Your instructions ▸
Look through the records below and collect all lines that hold the string "algo".
/---
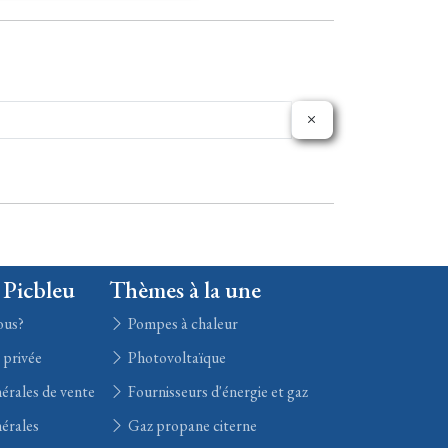
 Picbleu
Thèmes à la une
ous?
Pompes à chaleur
e privée
Photovoltaïque
érales de vente
Fournisseurs d'énergie et gaz
érales
Gaz propane citerne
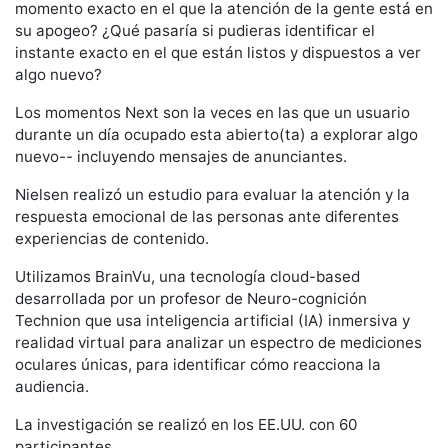
momento exacto en el que la atención de la gente está en
su apogeo? ¿Qué pasaría si pudieras identificar el
instante exacto en el que están listos y dispuestos a ver
algo nuevo?
Los momentos Next son la veces en las que un usuario
durante un día ocupado esta abierto(ta) a explorar algo
nuevo-- incluyendo mensajes de anunciantes.
Nielsen realizó un estudio para evaluar la atención y la
respuesta emocional de las personas ante diferentes
experiencias de contenido.
Utilizamos BrainVu, una tecnología cloud-based
desarrollada por un profesor de Neuro-cognición
Technion que usa inteligencia artificial (IA) inmersiva y
realidad virtual para analizar un espectro de mediciones
oculares únicas, para identificar cómo reacciona la
audiencia.
La investigación se realizó en los EE.UU. con 60
participantes.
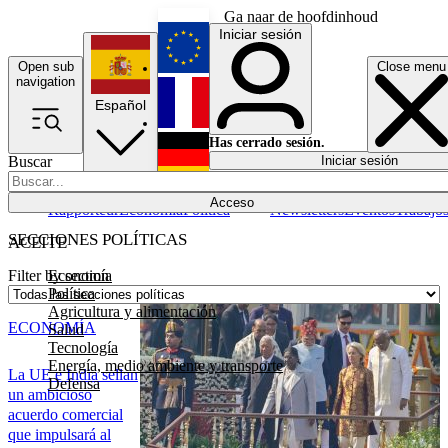
Ga naar de hoofdinhoud
Iniciar sesión
Open sub
Close menu
English
navigation
Español
Français
Has cerrado sesión.
Buscar
Iniciar sesión
Modo oscuro
Deutsch
Acceso
Rapporteur
Economía
Política
Newsletters
Eventos
Trabajo
SECCIONES POLÍTICAS
ACEITE
Economía
Filter by section
Política
Agricultura y alimentación
ECONOMÍA
Salud
Tecnología
Energía, medio ambiente y transporte
La UE e India sellan
Defensa
un ambicioso
acuerdo comercial
que impulsará al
\---
Reply to the task ▸
algo nuevo?
durante un día ocupado esta abierto(ta) a explorar algo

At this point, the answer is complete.